Alternatively, the $3 million is retained in the estate, also invested in tax-exempt bonds and has a gross value of $4.34 million in 2021 when the estate tax is paid. This $4.34 million generates a $2.17 million tax, leaving the children with $2.17 million, which is $720,000 less than if the taxable gift is made in 2011. This is a robust difference of 33%. Most estate planning attorneys avoid even discussing this approach with clients.
Generation Skipping Transfers (GST) --These are asset transfers that skip the next generation. Since estate and gift taxes are imposed every time assets are transferred, the ability to transfer assets to grandchildren and beyond saves a great deal of estate taxes. Indeed, transferring asset principal beyond the next generation is such a good deal that the amount is limited under complex GST rules. The current GST amount is $2 million per spouse but returns to $1 million in 2011. This is planning the very wealthy use, usually with the guidance of some of the finest estate planning attorneys, so there is no need for this column to go into further explanation.
Types Of Assets Gifted
Selecting the type of asset to be gifted is very important. It is imperative that assets gifted go up in value; otherwise transfer taxes will be higher than need be because it is the value at the time of the gift that is brought back into the estate for calculating the estate tax. If closely held business stock has a gift value of $2 million but declines in value to $500,000 by the second death, taxes will be based on its $2 million value at the time of the gift, not the current $500,000 value.
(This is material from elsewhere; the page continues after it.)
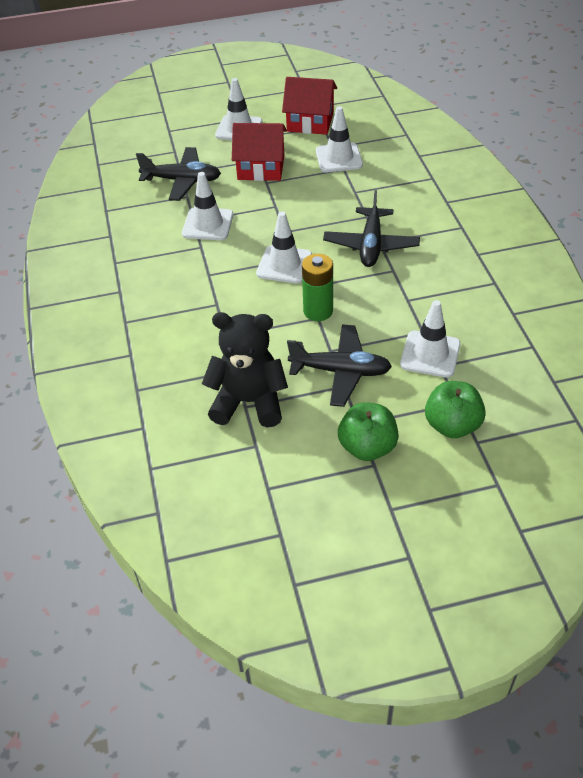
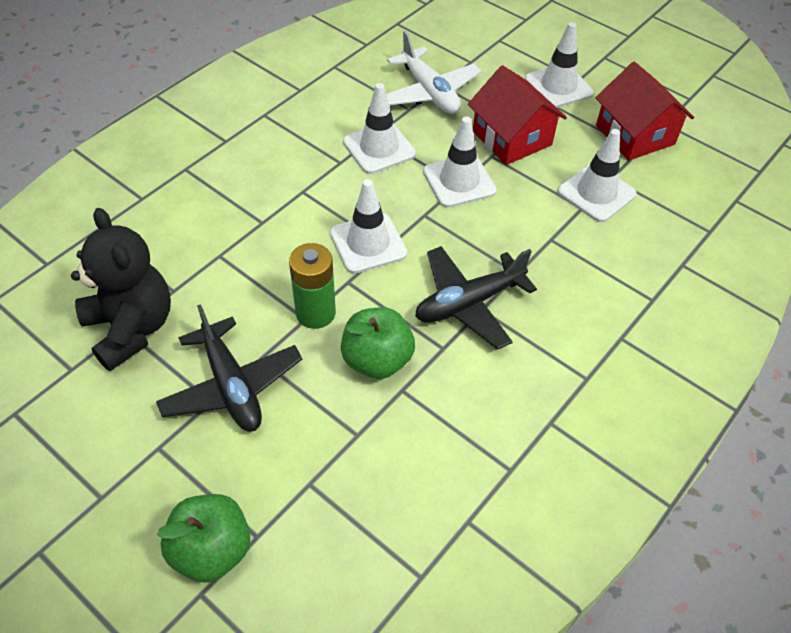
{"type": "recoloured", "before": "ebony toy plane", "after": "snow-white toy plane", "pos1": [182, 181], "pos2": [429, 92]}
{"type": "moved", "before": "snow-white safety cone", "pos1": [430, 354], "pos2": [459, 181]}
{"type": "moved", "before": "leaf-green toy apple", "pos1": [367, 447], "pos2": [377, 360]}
For this reason, the prudent course is to gift cash that can either be used immediately by heirs or, if gifted to an irrevocable trust, should be invested conservatively so there is no chance that it will decline in value. Investing in participating whole life insurance with increasing death benefits from stellar companies like Northwestern Mutual and Guardian is a very good choice, because the death benefits are not subject to income taxes and the yields are very likely to be higher than tax-exempt bonds.
A gift's cost basis needs to be taken into account. When securities or real estate are gifted, the persons receiving the gift (donee) retain the cost basis of the person who makes the gift (donor). Possible capital gain tax exposure is relevant because assets retained by the donor receive a step-up in basis at death. If real estate with a fair market value of $1 million and a cost basis of $100,000 is gifted and the donee sells the gifted real estate for $2 million, there is a capital gain of $1.9 million.
However, if the donor had retained the real estate and died with a fair market value of $2 million, the real estate has a new cost basis of $2 million, and there are no capital gain taxes due. Balancing potential estate and gift tax savings with possible capital gain tax exposure should be considered when selecting assets to be gifted.
Individuals who have accumulated considerable wealth can use various gifting techniques to substantially reduce their estate taxes without necessarily resorting to other exotic methods that may have misunderstood and nasty surprises.
Making annual exclusion gifts is a common technique. Using gift tax credits as soon as possible to enhance their growth, resulting in the actual estate tax savings, is often overlooked. And gifts that require the payment of gift taxes are almost always avoided even though they provide a sure method for reducing estate taxes associated with the gifts by 33% (as long as the estate tax isn't repealed). Care needs to be taken to limit the possibility that gifted assets don't go down in value. Finally, gifts of assets with a low cost basis should be avoided.